“There is always a bull market somewhere.”: The Generational Breakout in Ex-US Equities
While US tech has been dwarfed/resized by AI in 2026, global markets have done much better.
For the better part of the last 15 years, global capital has been highly concentrated in U.S. equities. However, a technical and macroeconomic review of the Vanguard FTSE All-World ex-US ETF (VEU) indicates that a historic reallocation of global capital is now underway.
From a technical perspective, the most critical development on the long-term monthly chart is the decisive break above the 64.02 resistance level. This price point represents the absolute peak of the 2007/2008 pre-financial crisis market. By clearing this ceiling, VEU has completed a 15-year consolidation base, signaling the start of a secular uptrend.
Furthermore, the asset has broken above its uppermost of three primary ascending trendlines. Shifting out of a steady ascending channel into a steeper trajectory indicates an asset entering a momentum-driven markup phase fueled by institutional accumulation.
This technical resolution is supported by concrete macroeconomic fundamentals:
Valuation Normalization: The historic valuation premium of U.S. markets over the rest of the world has reached extremes. Capital is now seeking more attractive risk premiums and higher dividend yields in Europe, Japan, and Emerging Markets.
The U.S. Dollar Cycle: The sustained strength in unhedged international equities implies a structural softening of the U.S. Dollar, which mechanically eases global liquidity conditions.
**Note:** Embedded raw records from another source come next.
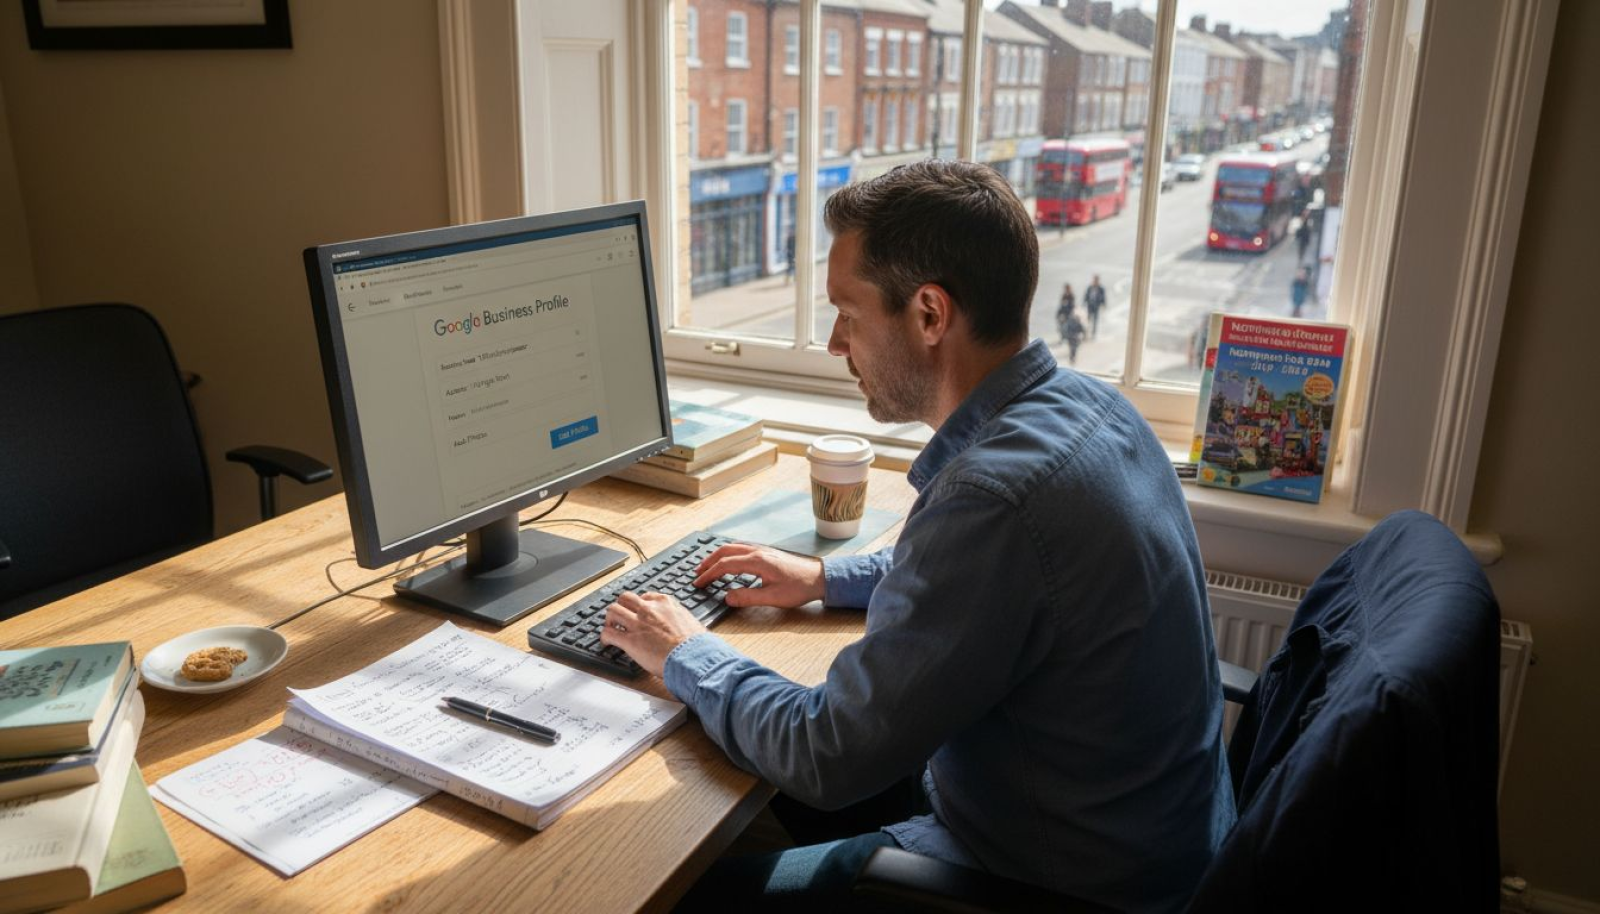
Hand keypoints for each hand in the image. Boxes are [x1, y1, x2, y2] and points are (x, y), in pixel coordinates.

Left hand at [599, 591, 704, 676]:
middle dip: (621, 607)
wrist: (694, 657)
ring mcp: (638, 624)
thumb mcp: (691, 623)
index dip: (639, 604)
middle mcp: (650, 609)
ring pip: (613, 611)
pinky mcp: (630, 641)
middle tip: (620, 617)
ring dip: (610, 619)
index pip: (646, 596)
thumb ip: (681, 621)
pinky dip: (605, 637)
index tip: (638, 610)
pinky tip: (606, 642)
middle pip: (625, 598)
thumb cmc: (697, 645)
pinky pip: (609, 633)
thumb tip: (684, 628)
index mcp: (666, 603)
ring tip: (611, 628)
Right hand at [693, 543, 824, 609]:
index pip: (725, 565)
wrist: (818, 578)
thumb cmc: (798, 588)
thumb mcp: (773, 597)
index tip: (698, 583)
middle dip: (708, 561)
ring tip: (707, 566)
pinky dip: (728, 552)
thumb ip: (748, 597)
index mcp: (756, 561)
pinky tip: (728, 560)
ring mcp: (762, 550)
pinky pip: (741, 547)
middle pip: (725, 551)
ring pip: (733, 547)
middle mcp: (757, 552)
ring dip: (717, 555)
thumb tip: (727, 597)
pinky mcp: (766, 552)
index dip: (709, 574)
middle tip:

Sector Composition: Unlike the technology-heavy U.S. indices, VEU is heavily weighted toward traditional sectors such as financials, industrials, materials, and energy. Outperformance here points to a global environment favoring physical infrastructure, supply chain reshoring, and commodity demand.
The data indicate that the era of exclusive U.S. market outperformance has concluded. Investors heavily concentrated in domestic markets should critically evaluate their geographic exposure for the coming cycle.
I expect the rise in ex-US stock markets to continue and accelerate in the months to come.